ソファの上からこんにちは。そふぁね(@sofa_ne)です。
外山滋比古氏の著書は、『思考の整理学 (ちくま文庫)』を読んだことがありましたが、どちらかと言うと著者よりも「乱読」というワードにビビっときて購入しました。
乱読のセレンディピティ
もっとも面白い読書法は乱読
やみくもに手当たり次第、これはと思わないようなものを買ってくる。そうして軽い好奇心につられて読む。乱読である。本の少ない昔は考えにくいことだが、本があふれるいまの時代、もっとも面白い読書法は乱読である。
ブックオフに行けば100円で本を買える今、確かに乱読は実現しやすくなっています。
と言っても、そこには本の手に入りやすさ以外にもう一つハードルがあると思っていて。
私は以前、「今日はブックオフで10000円分買ってやる!」と思って出かけたことがあります。で、目につく本から面白そうなものを選んでカゴに入れていったのですが、結局2000円ぶんくらいしか買えずに終わってしまいました。
だから「これはと思わないようなものを買う」のは実は意外と難しいよな、という実感があります。
どちらかというと、好みにあった本を選んだり、「これだ!」という本を探したりするのも楽しかったりするので、興味がそれほど無い本には手が伸びなかったりします。
昔は本は大事だと思って、ペンで書き込みすら出来ませんでした。
が、外山氏によると、もっと本を「読み捨てろ」とのこと。
本は読み捨てでかまわない。
本に執着するのは知的ではない。ノートをとるのも、一般に考えられているほどの価値はない。
本を読んだら、忘れるにまかせる。大事なことをノートしておこう、というのは欲張りである。心に刻まれないことをいくら記録しておいても何の足しにもならない。
外山氏は、本に執着して知識をあれこれ溜め込んでいくことを「知的メタボリック」という面白い表現で表しています。
このへんも、沢山ある「読書本」とはちょっと違うことが書いてあるな、と感じました。
失敗を恐れない
そんな乱読のためには、「失敗を恐れない」覚悟が必要、と外山氏は言っています。単純に面白くないとか、読むにたらない本というのも、これだけ本が溢れている時代なら当たってしまいます。
先の「ブックオフ行けば安くたくさん手に入るのに、意外と手が伸びない」のは、「失敗したくない」という思いがあったからなのか、と納得。
やっぱり本って身銭切って買ってみて、それで失敗したらそこから学べば良いんですよね。

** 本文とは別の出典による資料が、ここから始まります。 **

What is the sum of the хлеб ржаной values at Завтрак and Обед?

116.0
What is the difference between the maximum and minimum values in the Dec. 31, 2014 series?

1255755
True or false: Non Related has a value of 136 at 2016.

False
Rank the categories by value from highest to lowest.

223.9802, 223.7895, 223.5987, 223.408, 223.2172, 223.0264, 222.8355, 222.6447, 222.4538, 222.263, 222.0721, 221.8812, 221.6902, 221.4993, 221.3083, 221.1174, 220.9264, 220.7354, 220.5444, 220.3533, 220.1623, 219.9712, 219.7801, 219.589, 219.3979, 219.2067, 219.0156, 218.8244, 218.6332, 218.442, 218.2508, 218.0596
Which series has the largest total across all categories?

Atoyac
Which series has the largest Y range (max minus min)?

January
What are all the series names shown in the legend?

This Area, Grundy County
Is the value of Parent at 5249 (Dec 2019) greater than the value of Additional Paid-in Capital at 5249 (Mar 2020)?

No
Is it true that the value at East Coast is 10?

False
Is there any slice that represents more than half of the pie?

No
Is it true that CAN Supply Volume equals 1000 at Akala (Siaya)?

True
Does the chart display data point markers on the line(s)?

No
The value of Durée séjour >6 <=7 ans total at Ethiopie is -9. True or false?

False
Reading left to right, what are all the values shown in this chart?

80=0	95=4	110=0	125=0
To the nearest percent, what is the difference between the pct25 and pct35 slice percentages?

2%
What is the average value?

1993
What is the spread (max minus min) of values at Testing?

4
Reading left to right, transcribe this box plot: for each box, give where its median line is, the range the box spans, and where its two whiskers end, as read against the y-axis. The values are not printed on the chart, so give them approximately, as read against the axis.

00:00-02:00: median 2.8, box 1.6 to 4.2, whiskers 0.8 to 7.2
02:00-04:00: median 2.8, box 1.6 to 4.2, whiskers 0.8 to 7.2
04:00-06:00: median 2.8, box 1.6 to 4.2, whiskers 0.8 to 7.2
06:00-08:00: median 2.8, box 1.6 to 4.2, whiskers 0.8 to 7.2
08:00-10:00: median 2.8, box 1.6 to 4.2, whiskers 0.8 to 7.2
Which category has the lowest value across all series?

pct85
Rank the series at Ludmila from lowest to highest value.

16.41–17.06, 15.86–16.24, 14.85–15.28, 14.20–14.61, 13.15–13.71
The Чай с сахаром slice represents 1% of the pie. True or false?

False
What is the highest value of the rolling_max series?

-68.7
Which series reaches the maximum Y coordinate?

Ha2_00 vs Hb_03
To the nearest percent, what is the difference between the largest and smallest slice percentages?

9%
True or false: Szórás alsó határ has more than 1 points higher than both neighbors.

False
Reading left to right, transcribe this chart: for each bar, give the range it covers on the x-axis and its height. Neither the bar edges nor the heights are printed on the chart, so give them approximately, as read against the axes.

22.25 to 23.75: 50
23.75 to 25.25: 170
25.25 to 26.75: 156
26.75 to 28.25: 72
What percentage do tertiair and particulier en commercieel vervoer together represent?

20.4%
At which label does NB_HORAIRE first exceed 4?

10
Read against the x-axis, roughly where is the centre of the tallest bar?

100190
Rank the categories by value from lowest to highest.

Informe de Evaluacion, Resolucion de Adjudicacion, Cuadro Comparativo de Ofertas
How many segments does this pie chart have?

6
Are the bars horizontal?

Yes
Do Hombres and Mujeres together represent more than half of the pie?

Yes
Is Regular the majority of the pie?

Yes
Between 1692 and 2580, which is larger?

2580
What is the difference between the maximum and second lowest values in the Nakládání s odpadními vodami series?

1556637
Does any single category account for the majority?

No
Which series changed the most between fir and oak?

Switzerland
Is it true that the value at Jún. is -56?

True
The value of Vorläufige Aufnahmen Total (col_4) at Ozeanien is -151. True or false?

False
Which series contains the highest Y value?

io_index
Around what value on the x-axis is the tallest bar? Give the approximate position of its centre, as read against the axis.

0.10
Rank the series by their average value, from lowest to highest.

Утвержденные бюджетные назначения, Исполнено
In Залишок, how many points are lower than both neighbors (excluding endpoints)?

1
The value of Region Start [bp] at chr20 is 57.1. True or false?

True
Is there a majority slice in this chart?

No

失敗したくない人とか、どれを読んだらいいかわからない、なんて人は、身近なひとにおすすめを聞いたりもしますよね。
自分もおすすめの本を聞かれるのは嬉しかったりして、アレもいいよコレもいいねーなんてノリノリで答えてます。
しかし、「今でしょ」でお馴染みの林修先生は
おすすめの本は聞くな
と著書『いつやるか? 今でしょ! (宝島SUGOI文庫)』の中で語っています。
大学に入ったばかりの頃、秀才の誉れ高い先輩のところに友だちと2人で遊びに行ったときのことです。その友だちが、やはり同じ質問をしたのです。
「先輩、何かおすすめの本はありませんか?」
すると、先輩は、
「自分で読みたい本も見つけられないような感性の鈍い人間が、何を読んだところで無駄だとは思わないかい?」
と冷ややかに言い放ちました。
ぐさっときますね。
林先生は「言ってることは正しいな」と思ったそうです。
きっと、ロールモデルたる先輩の本棚をのぞき見て、そこに置いてあった本を自分でも買って読み漁るくらいの気概が必要だったんだろうなと想像します。
私は、この本棚盗み見方式なら乱読としてもいいのかなーと思いました。
大事なのは自分の興味の範囲で選ばずに、世界を広げていくことだと。とすると、他人の本棚片っ端から読むのは、自分で選んでないので世界はある程度広がるはず。
いかに貯めるかではない
話を『乱読のセレンディピティ』に戻すと、この本は「乱読で知識を溜め込もう」ということが言いたいのではありませんでした。
ためていくとむしろ「知的メタボリック」になってしまい、不健康になります。
そこで、乱読でインプットを多くすることと同時に、忘れること、新しい考えを生み出すことにも重点を置いています。
メタボリックという表現からもわかるように、コレは人間が食べ物を食べてそれを消化・排泄して自分の身体をつくる流れに似ています。
とにかくインプット、とにかくためこみ。な読書になっている人は、読んでみると新しい考え方が得られそうです。